Approaching Finances in Remarriage
For older adults, remarriage is becoming increasingly more common. In the past two decades, 67% of previously married adults ages 55 to 64 and 50% of previously married adults ages 65 and older had remarried.3 But when getting remarried later in life, you often have added financial considerations that couples in their twenties and thirties don’t have. For instance, if you are combining families, have adult children from previous relationships, or have individual financial portfolios, it is important to be aware of the potential financial impact of remarriage.4
When you decide to remarry, make sure to have an open discussion with your partner about finances, especially if one or both of you are still working, have children, and/or have significant assets. Honesty and clarity are critical to creating a successful plan.
- Arrange a meeting or group of meetings with your new spouse to openly discuss your respective financial situations. Setting a specific time with an agenda will help you stay on topic and not forget crucial details.
- Introduce your financial advisor to your partner to ensure everyone is in agreement on how you want to approach financial planning as a couple.
- If you choose to combine your finances, eliminate surprises early on and honestly depict your financial situation. Consider sharing financial documents, including tax returns, pay stubs, bank and investment statements, as well as a credit report.
- Go over any contractual obligations you may have with former spouses.
- Discuss your long-term financial goals, including how you would like to support each other and any children or additional family members. Talk about any relevant guardianship issues that may occur or are currently in place.
- Develop a plan to guide you in dealing with the differences in each of your ingrained spending and saving styles.
- When there is an ex-spouse or children involved, or if there is a large socioeconomic gap between you, it may be difficult to merge your financial views. Take time to gain an understanding of the other person’s point of view and what their strengths and weaknesses are.

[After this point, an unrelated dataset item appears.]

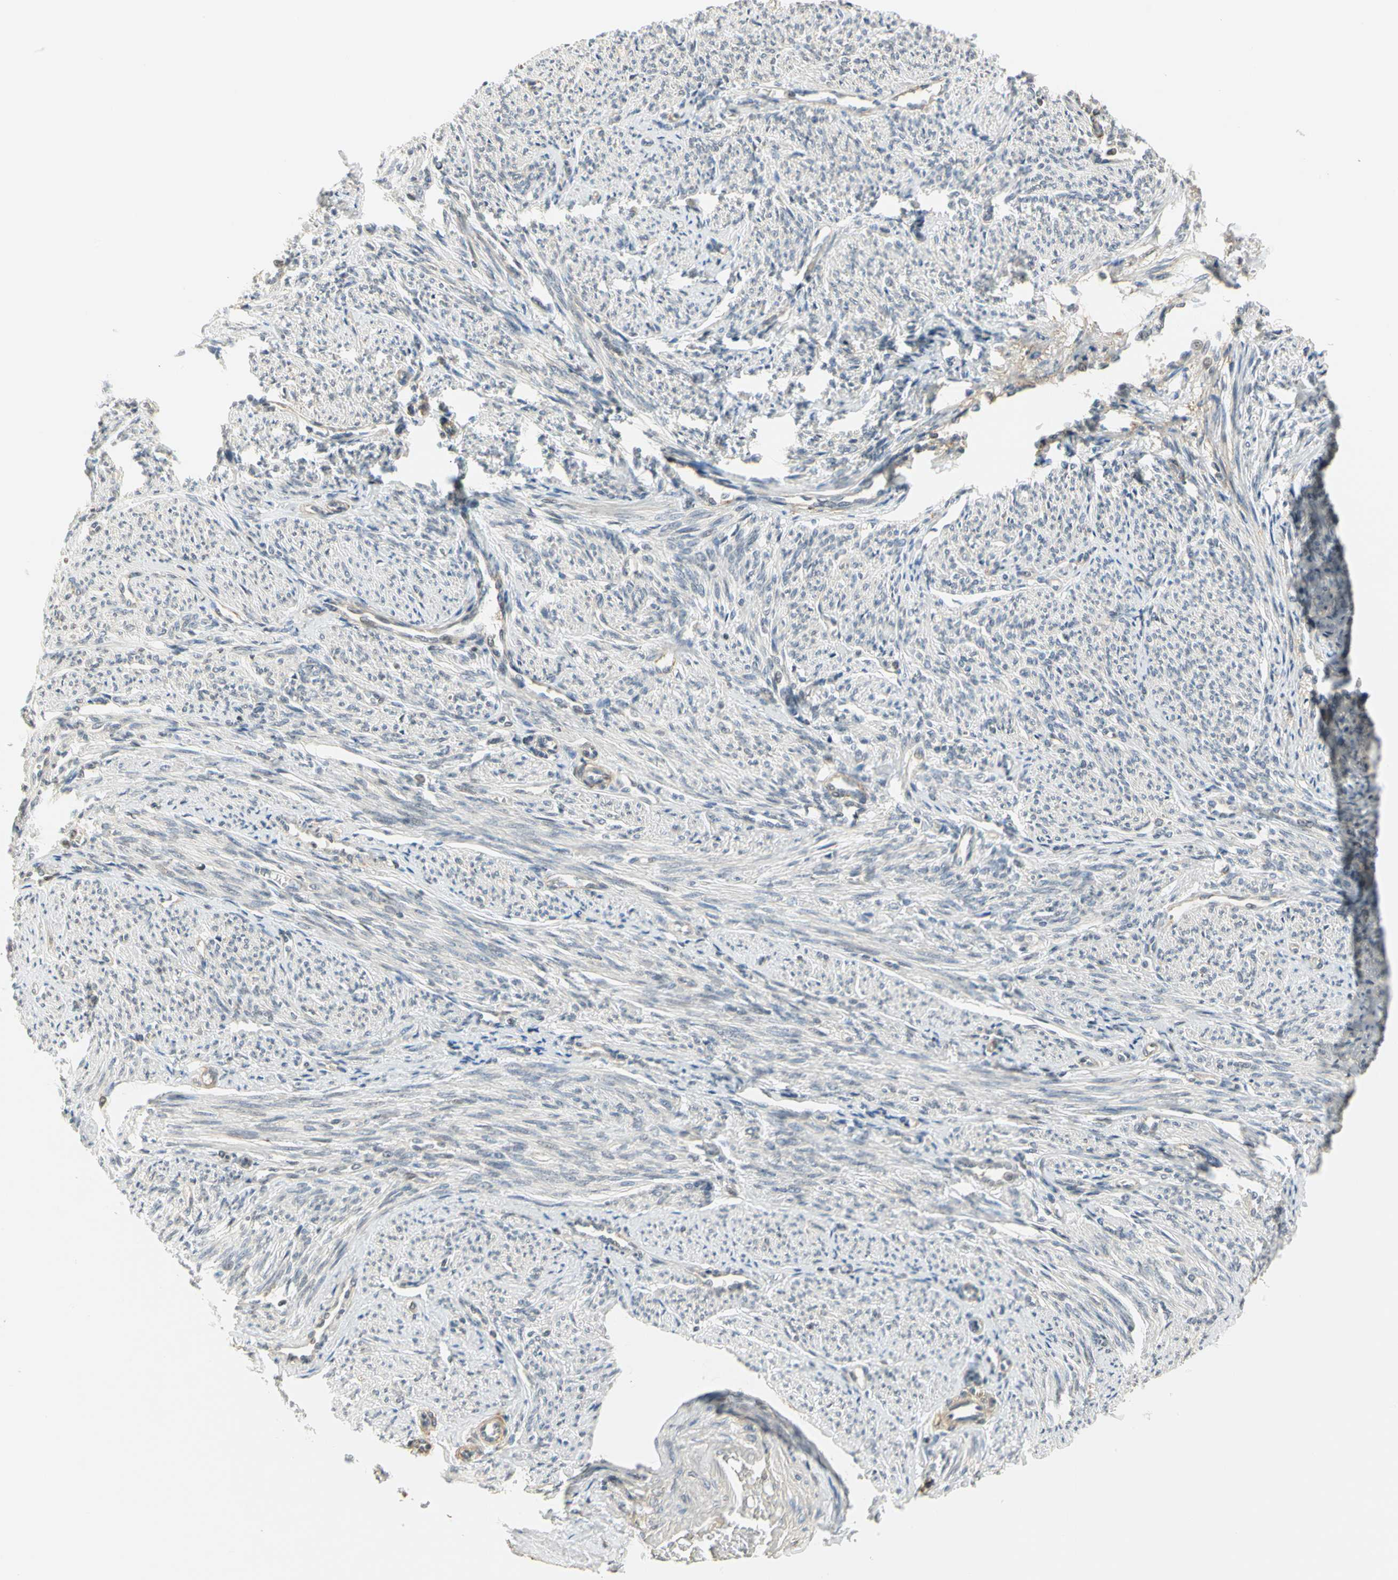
{"staining": {"intensity": "weak", "quantity": "25%-75%", "location": "cytoplasmic/membranous,nuclear"}, "tissue": "smooth muscle", "cell_type": "Smooth muscle cells", "image_type": "normal", "snomed": [{"axis": "morphology", "description": "Normal tissue, NOS"}, {"axis": "topography", "description": "Smooth muscle"}], "caption": "Smooth muscle cells reveal weak cytoplasmic/membranous,nuclear positivity in approximately 25%-75% of cells in benign smooth muscle.", "gene": "IMPG2", "patient": {"sex": "female", "age": 65}}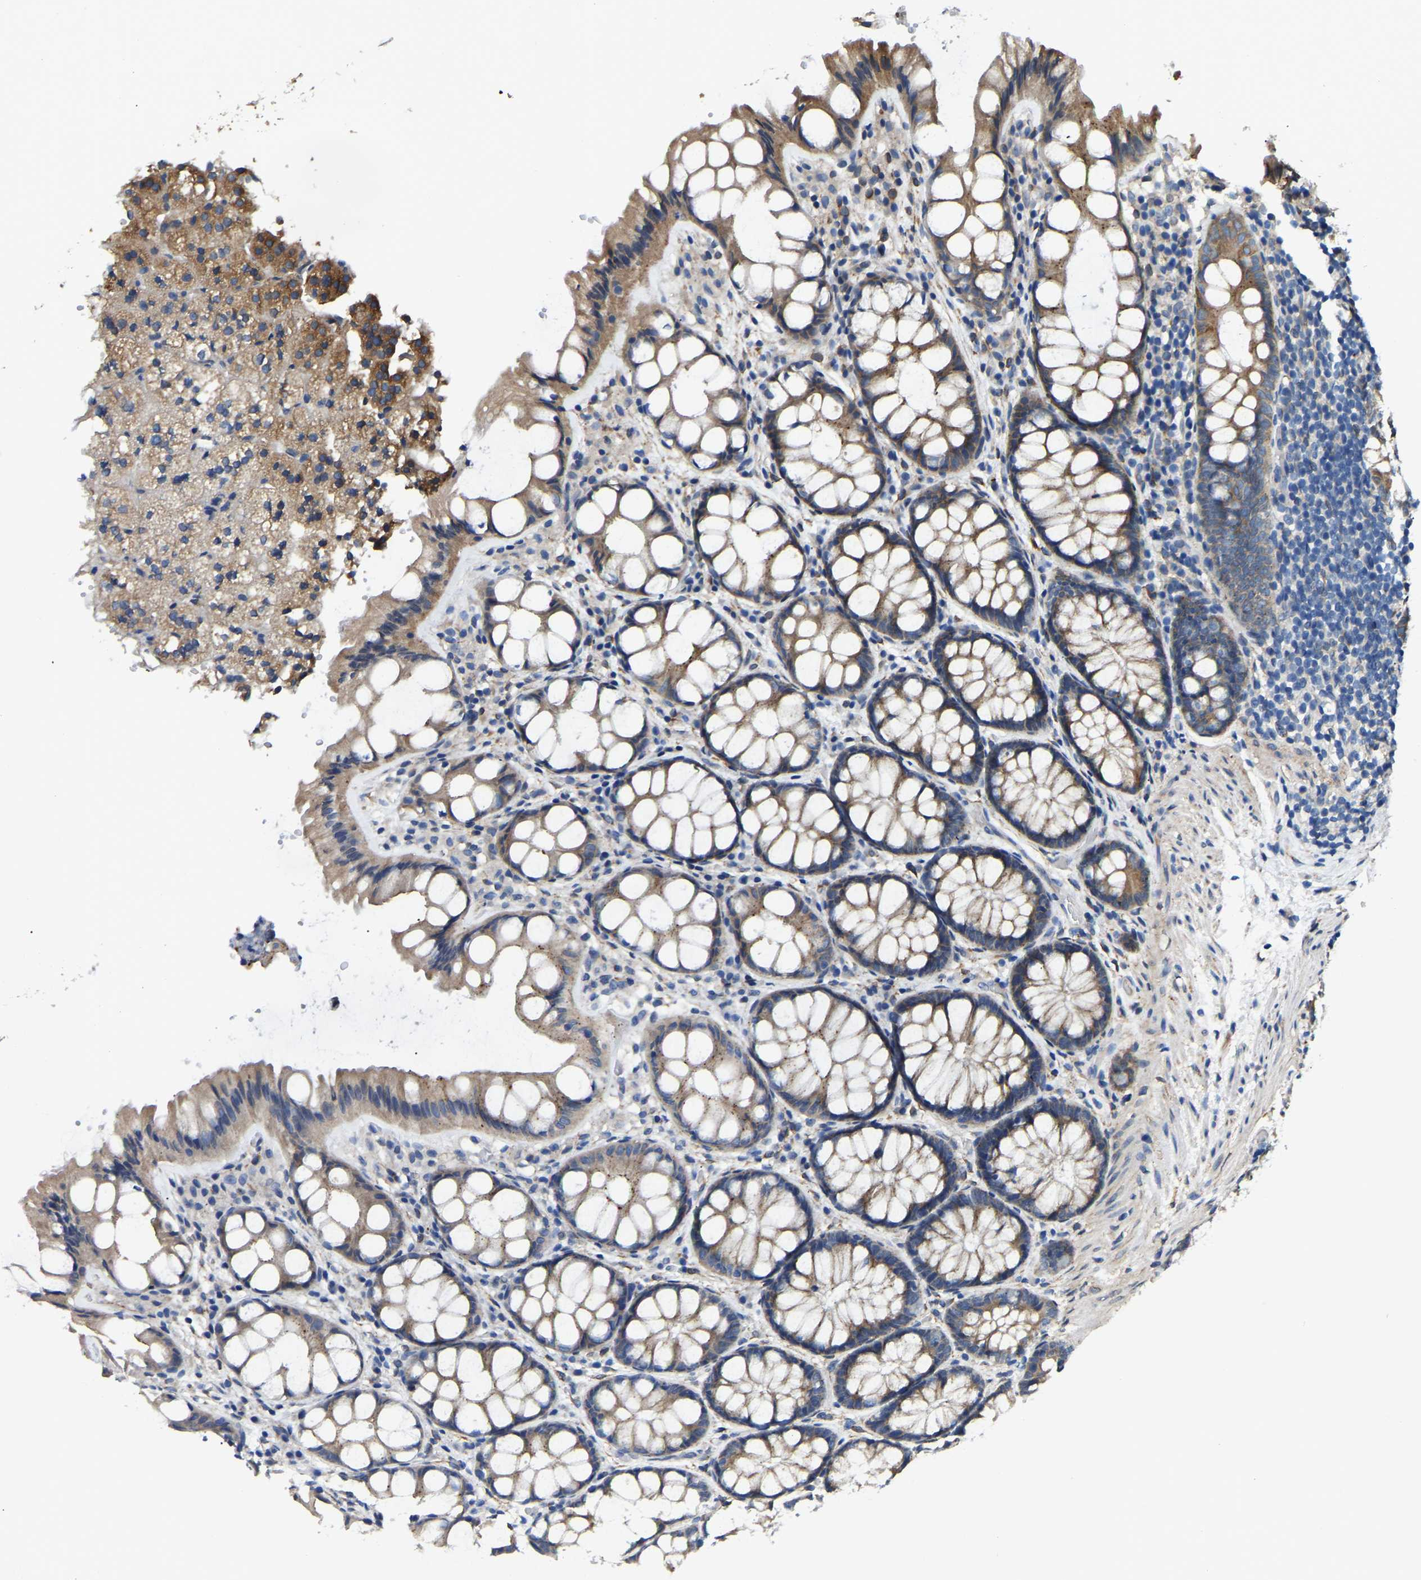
{"staining": {"intensity": "negative", "quantity": "none", "location": "none"}, "tissue": "colon", "cell_type": "Endothelial cells", "image_type": "normal", "snomed": [{"axis": "morphology", "description": "Normal tissue, NOS"}, {"axis": "topography", "description": "Colon"}], "caption": "This is an immunohistochemistry image of benign colon. There is no positivity in endothelial cells.", "gene": "ARL6IP5", "patient": {"sex": "male", "age": 47}}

- If opening a joint checking account, define guidelines and boundaries for how that money will be utilized. What is the maximum amount you can spend before you need to discuss and agree upon a purchase? Will you each keep separate accounts that focus on funding a dependent’s needs or education?
- Plans from previous marriages will need to be reviewed, including wills, trusts, and beneficiary designations. Work with your new spouse to develop a new plan that addresses all matters of “yours,” “mine,” and “ours.”
Discussing your finances can be complex – there are many layers to wade through and potential answers for each topic. However, if you discuss your finances regularly and keep the lines of communication open, it could save you more difficult conversations later.